Permanent Secretary, Mr. Gerald Mweli: Tanzania’s Soya Seed Production Set to Surge with New Irrigation and Research Initiatives Team

Tanzania is poised to witness a remarkable surge in its soya seed production, thanks to the implementation of advanced irrigation techniques and robust research initiatives. This groundbreaking development was unveiled at a recent soya stakeholders’ meeting by the Ministry of Agriculture’s Permanent Secretary, Mr. Gerald Mweli.

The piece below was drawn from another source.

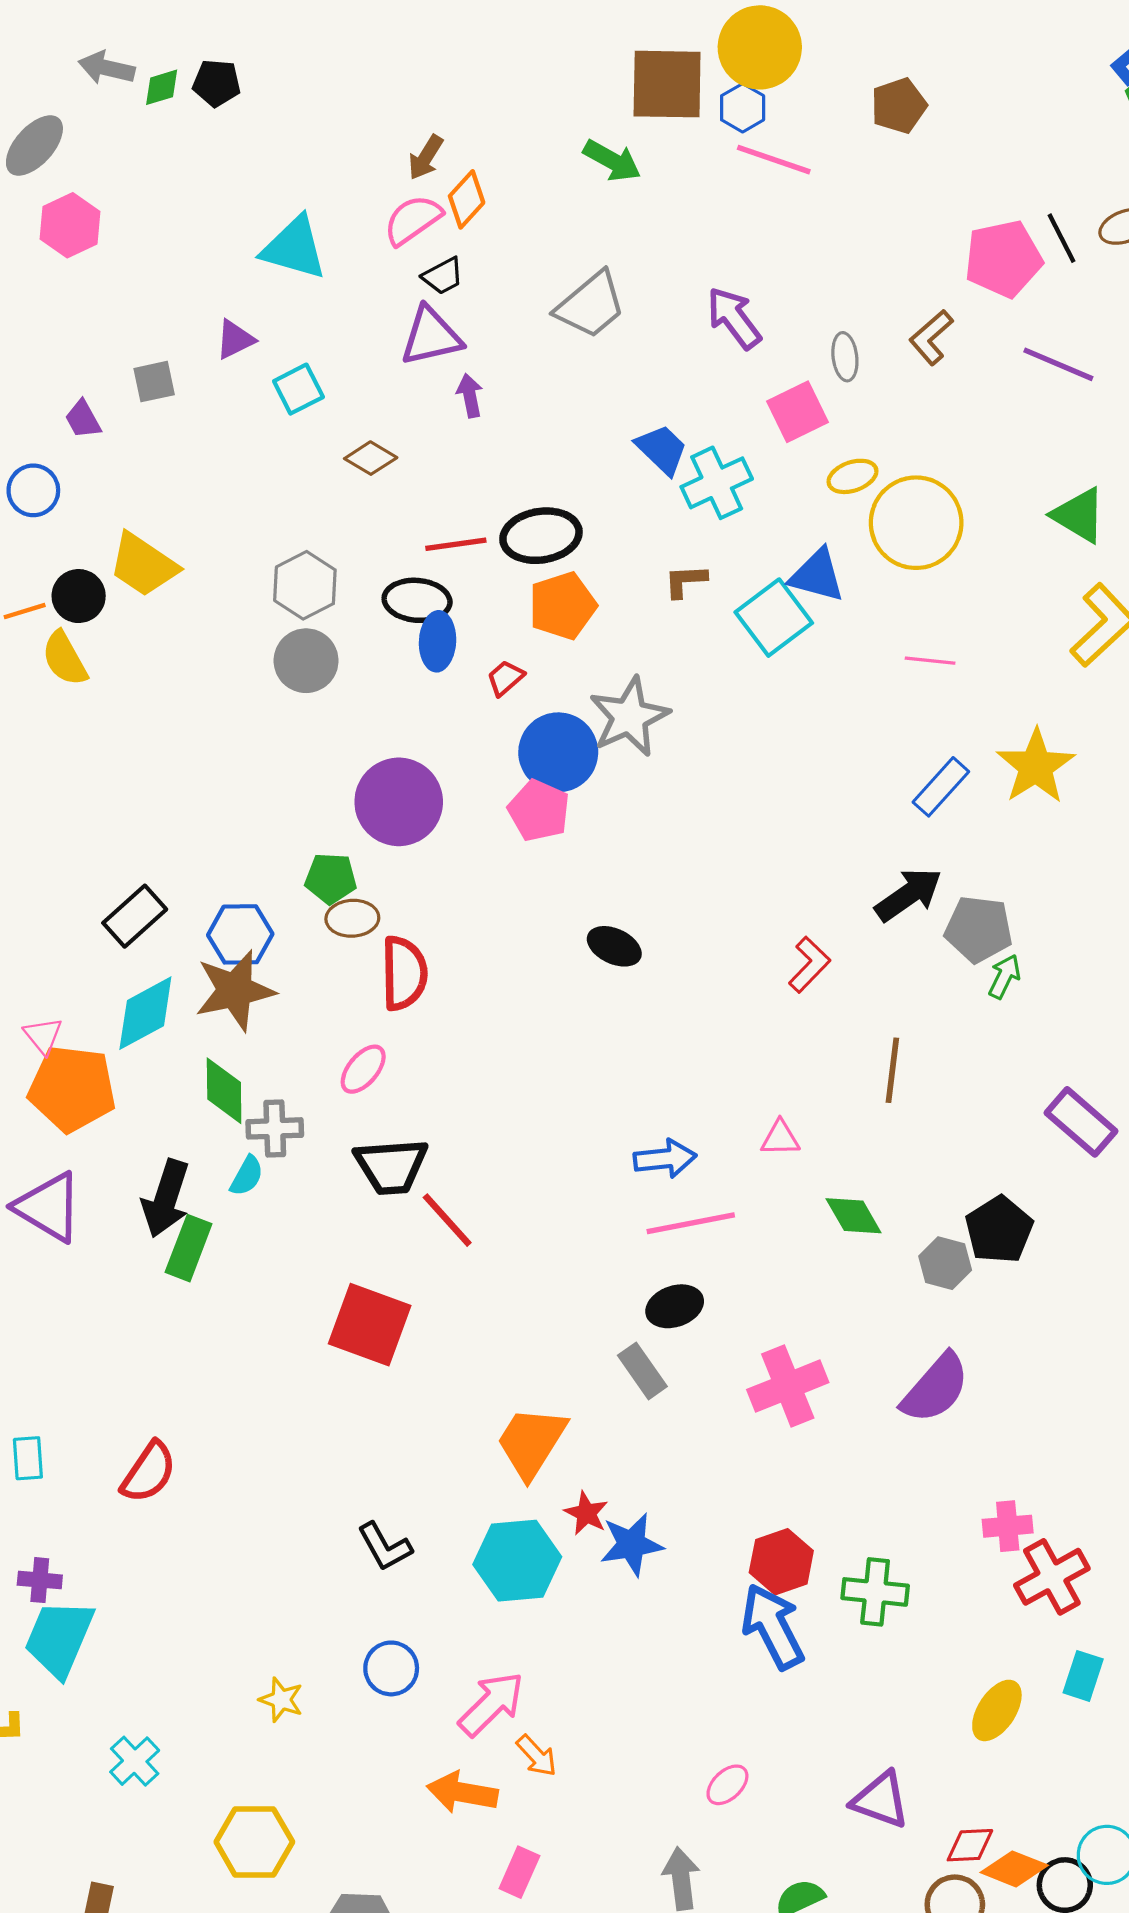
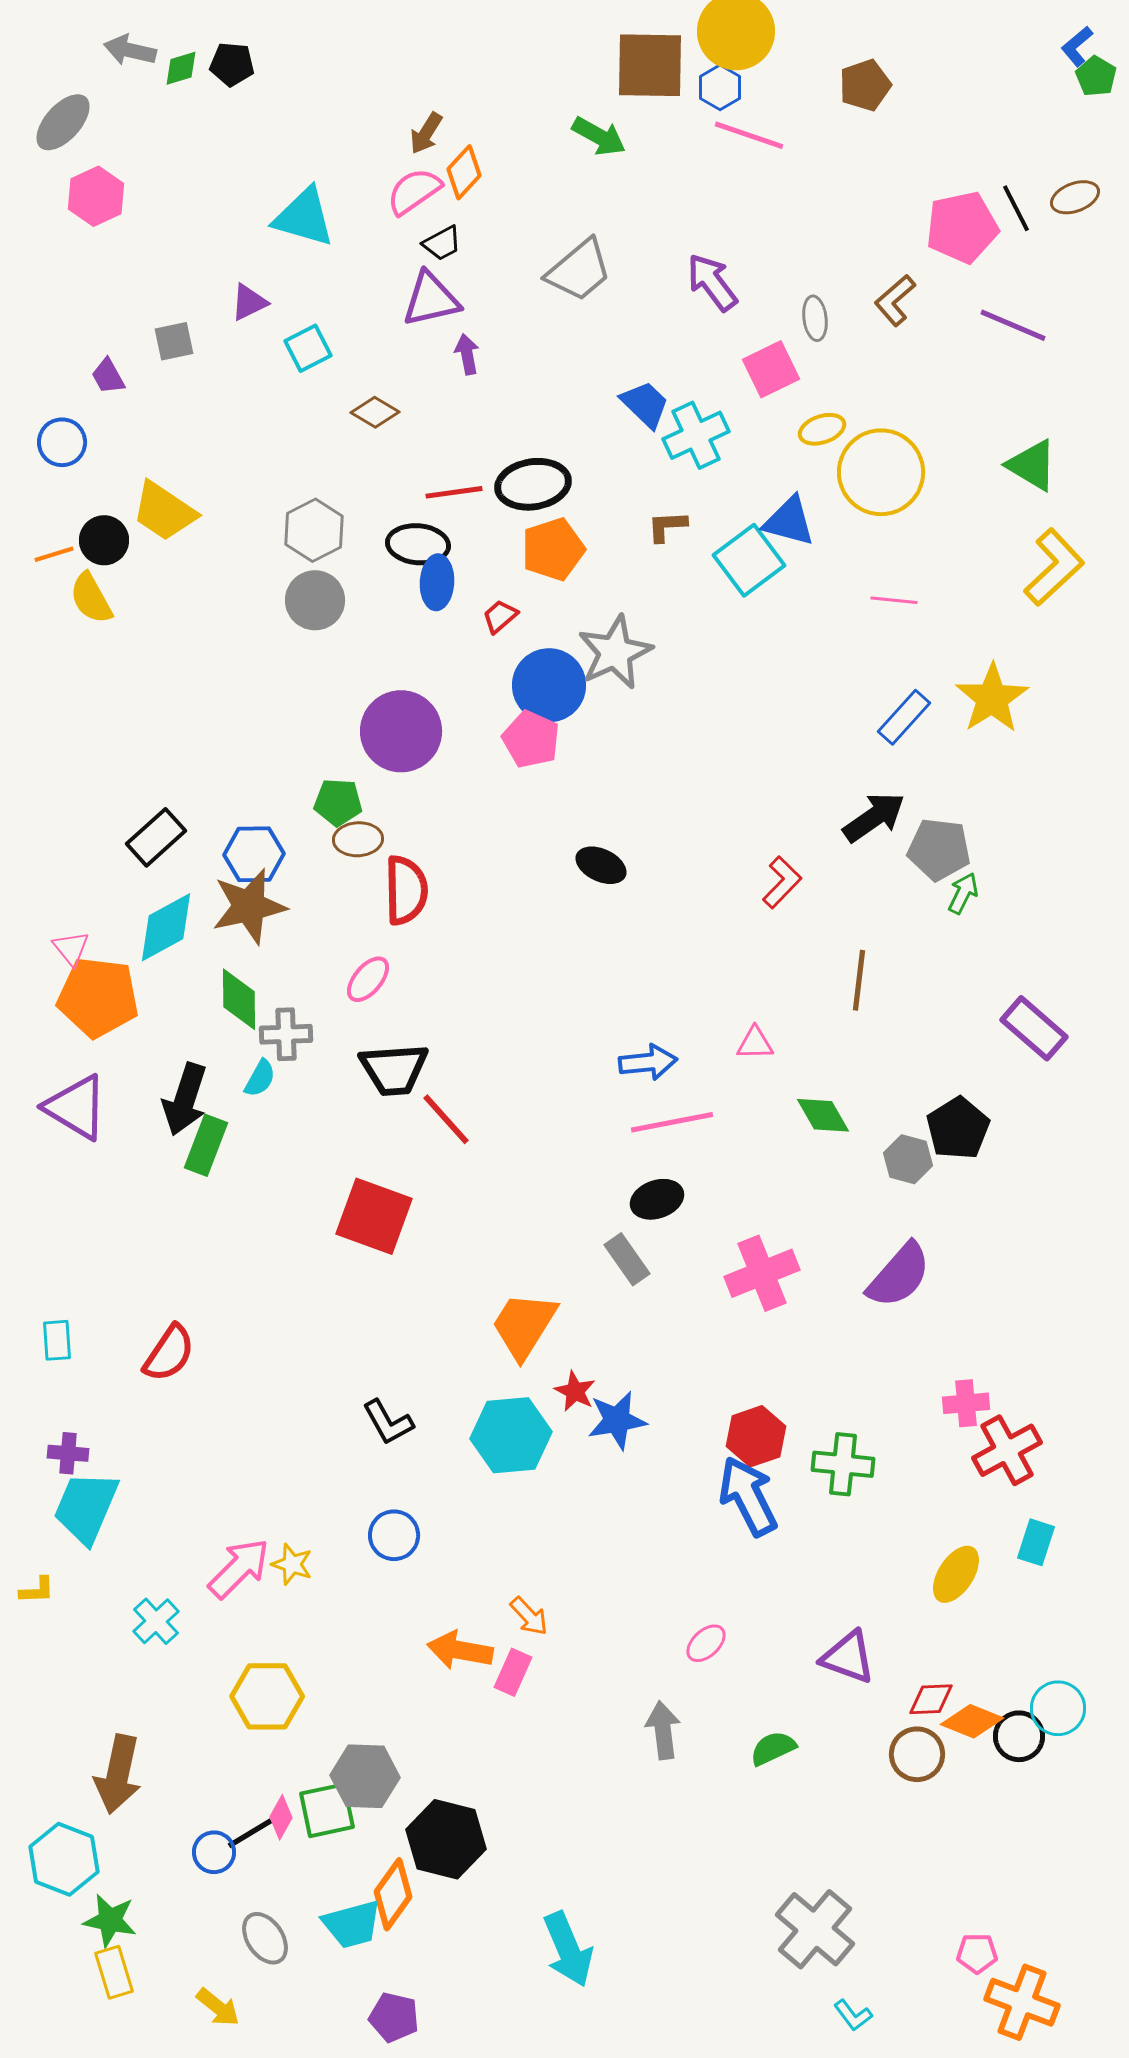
pink arrow: (491, 1704) -> (239, 1568), moved
pink rectangle: (519, 1872) -> (513, 1672), moved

Embracing Technology for Growth

At the heart of this agricultural revolution lies the integration of modern irrigation machinery in select farms across the country. This move, Mr. Mweli notes, is a game-changer for Tanzania, potentially increasing both the quantity and quality of soya seed production. While details on the number of farms and the specific budget allocations for research centers remain undisclosed, the optimism is palpable.

A Multipronged Approach

Engineer Anna Mwangamilo, on behalf of the ministry, highlighted the significant strides already made in soya production. With an eye on both local and international markets, the ministry is not only focusing on increasing production cycles but also on augmenting the annual budget for research centers. This is seen as a critical step towards cultivating superior soya seed varieties.

SAGCOT’s Vision

The Southern Agricultural Growth Corridor of Tanzania (SAGCOT), in partnership with the Ministry of Agriculture, is at the forefront of this initiative. Mr. Abdallah Msambachi, Programme Manager of Tanzania Sustainable Soybean Initiative (TSSI) under SAGCOT, underscored the strategic goal: to make Tanzanian soya a strong contender in the global market while fostering job creation in the agricultural sector.

Regional Potential and Challenges

Tanzania’s soya cultivation landscape is diverse, with significant production in Ruvuma, Iringa, Mbeya, Rukwa, and Morogoro. The potential for expansion into other regions like Tanga, Mtwara, and Lindi is immense. However, as Mr. Tumaini Lipola from the Iringa Farmers’ Cooperative Union (IFCU) pointed out, there are hurdles to overcome. Despite a conducive business climate, the actual yield per acre falls short of expectations, indicating a need for improved agricultural practices and financing.

A Convergence of Stakeholders

The meeting served as a melting pot for ideas and strategies, drawing participants from various sectors including the private sector, financial institutions, and numerous non-state actors in the soya industry. This collaborative effort symbolizes a unified commitment to not only elevate Tanzania’s standing in the soya market but also to contribute to the nation’s broader economic and agricultural development.

Looking Ahead

As Tanzania embarks on this ambitious journey, the focus remains on leveraging technology, enhancing research, and overcoming existing challenges. With these concerted efforts, the future of soya seed production in Tanzania looks brighter than ever, promising not just increased yields but also a sustainable path to economic prosperity and food security.